Ronald August Matous was born on October 25, 1952, in New York City. He died at 72 on December 18, 2024, as a result of septic shock after years of battling illness, injury, and alcohol use disorder (AUD).

On outings in Central Park with his grandfather and younger brother Steve (we two brothers climbed together for decades), Ron grew up “rock climbing” on urban cliffs using clothesline. He skied on wooden skis in the Catskills, roamed the woods of New Jersey by the Sokol summer camp his parents ran, and at 14 headed to the Adirondacks for a two-week backpacking trip.

Attending the University of Connecticut, Ron received a degree in philosophy; however, climbing was his focus. He always said he was drawn to climbing for the elimination of the dichotomy between mind and body and the aesthetic pleasures of executing moves. He learned to climb rock at Ragged Mountain, near Hartford, Connecticut, and in the Shawangunks of New York, with alpine ascents on Mt. Katahdin in Maine and in the White Mountains of New Hampshire. In summer he visited the Tetons, staying at the AAC Climbers’ Ranch. Picked up while hitchhiking one day in 1971 by Glenn Exum, he asked how he could become an Exum guide, to which Glen answered, “Sonny, I hire only the finest mountaineers in the world.”

After graduating, Ron headed to Boulder, Colorado. Working as an instructor for Colorado Outward Bound School (COBS), he climbed in Colorado, Yosemite, and the Canadian Rockies. In the summer of 1976, he and Mike Munger went to Europe to climb classic routes in the Alps and Dolomites, culminating with the second all-American ascent of the north face of the Eiger. Of his story “Man Meets Myth” in the 1981 edition of Ascent, Andrew Harvard wrote in the AAJ: “Ron Matous has succeeded where many before him have failed. He demonstrates that the umpteenth ascent of the Eiger is, in many essential ways, very like the first ascent. Along the way, Matous gives us a delightful and familiar picture of a climber fencing with doubt, resolve, fate and the weather.”

In 1977, Ron became a Jenny Lake climbing ranger and spent summers in the Tetons until moving there full time. That year he met his life partner, Ruth Valsing, who participated in many adventures and made a home with him in Kelly, east of the Tetons.

He climbed in Alaska (Denali and Mt. Huntington), Peru (Alpamayo, the first ascent of the west ridge of Nevada Santa Cruz, and Huascarán), Pakistan (Nanga Parbat, Masherbrum), and Nepal (Makalu, Gyachung Kang, and Manaslu). In 1979, Ron did the first free ascent of The Spoils (5.12b) in Boulder Canyon, the first route in the canyon graded 5.12.

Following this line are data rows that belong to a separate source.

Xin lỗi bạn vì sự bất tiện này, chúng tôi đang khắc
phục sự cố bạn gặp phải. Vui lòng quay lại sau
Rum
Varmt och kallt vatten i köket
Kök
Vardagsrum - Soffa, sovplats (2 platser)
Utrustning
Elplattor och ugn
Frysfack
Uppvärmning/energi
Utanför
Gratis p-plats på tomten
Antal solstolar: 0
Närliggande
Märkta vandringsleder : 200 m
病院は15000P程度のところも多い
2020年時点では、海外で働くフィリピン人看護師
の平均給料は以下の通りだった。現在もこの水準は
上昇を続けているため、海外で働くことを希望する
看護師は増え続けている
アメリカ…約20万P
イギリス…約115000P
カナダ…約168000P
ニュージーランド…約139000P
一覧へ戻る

Ten years after Glenn Exum challenged him, Ron started guiding for Exum. He continued to guide for the next 25 years, both with Exum and internationally, leading clients to Aconcagua in Argentina, Island Peak in Nepal, and Mt. Cook in New Zealand. He also ski-patrolled at the Jackson Hole and Snow King resorts and instructed avalanche courses for the American Avalanche Institute.

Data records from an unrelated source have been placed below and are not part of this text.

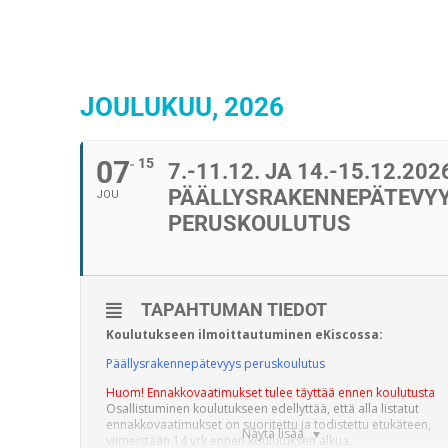
JOULUKUU, 2026
07
15
7.-11.12. JA 14.-15.12.202
PÄÄLLYSRAKENNEPÄTEVY
JOU
PERUSKOULUTUS
TAPAHTUMAN TIEDOT
Koulutukseen ilmoittautuminen eKiscossa:
Päällysrakennepätevyys peruskoulutus
Huom! Ennakkovaatimukset tulee täyttää ennen koulutusta
Osallistuminen koulutukseen edellyttää, että alla listatut
ennakkovaatimukset on suoritettu ja todistettu etukäteen,
Näytä lisää
viimeistään 14 vrk ennen koulutuksen alkua.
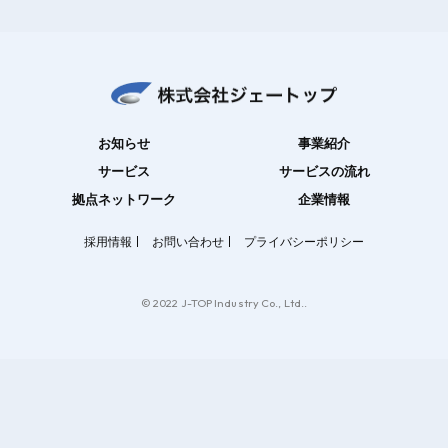
お知らせ
事業紹介
サービス
サービスの流れ
拠点ネットワーク
企業情報
採用情報
お問い合わせ
プライバシーポリシー
© 2022 J-TOP Industry Co., Ltd..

Ron had many talents and interests, penning articles about climbing in Ascent, Mountain Gazette, Summit, and Parabola and writing over 305 articles as the Excursion columnist for Jackson Hole News & Guide for 12 years. He loved to play chess and won the Wyoming state championship in 1989 and 1990.

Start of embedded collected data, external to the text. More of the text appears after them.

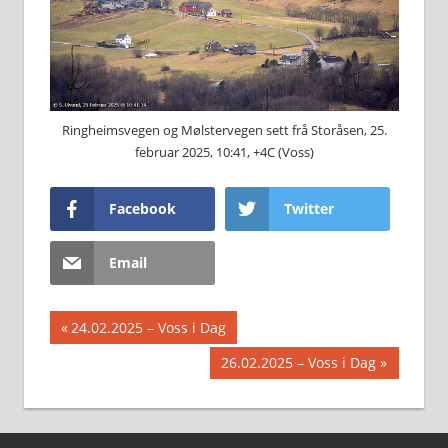
Ringheimsvegen og Mølstervegen sett frå Storåsen, 25.
februar 2025, 10:41, +4C (Voss)
Facebook
Twitter
Email
Innleggsnavigasjon
Previous
24.02.2025 – Voss i Dag
Post:
Next
26.02.2025 – Voss i Dag
Post:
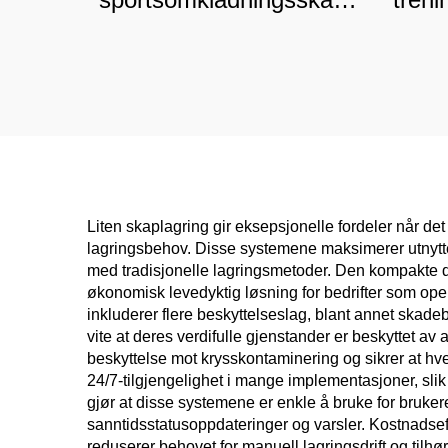
for profesjonelle
fukt
sportsanlegg og
treningssentre, slitesterk
ståloppbevaring
Liten skaplagring gir eksepsjonelle fordeler når de
lagringsbehov. Disse systemene maksimerer utnyttel
med tradisjonelle lagringsmetoder. Den kompakte d
økonomisk levedyktig løsning for bedrifter som op
inkluderer flere beskyttelseslag, blant annet skade
vite at deres verdifulle gjenstander er beskyttet av
beskyttelse mot krysskontaminering og sikrer at hve
24/7-tilgjengelighet i mange implementasjoner, slik
gjør at disse systemene er enkle å bruke for brukere
sanntidsstatusoppdateringer og varsler. Kostnadseff
reduserer behovet for manuell lagringsdrift og til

In the late 1980s, Ron took up hang gliding, logging hundreds of hours of flying. Throughout his life, he took multi-day solo camping trips, winter and summer, in Yellowstone and the Teton wilderness.

In 1988, his and Ruth’s daughter, Anna, was born, and Ron enjoyed teaching her to climb, ski and fly, but primarily to love the wild world. Later, Ron welcomed his future son-in-law; one of his last guiding trips was taking both of them up the Grand as teenagers. When grandchildren arrived, Ron was fully immersed in the world of small children, delighting at throwing rocks in puddles and discussing the finer points of loaders and backhoes.

Even though his body failed him in recent years, Ron never stopped being a climber in mind and spirit, still writing and speaking about alpine climbs and watching the mountains he loved, the Tetons, from his home in Kelly.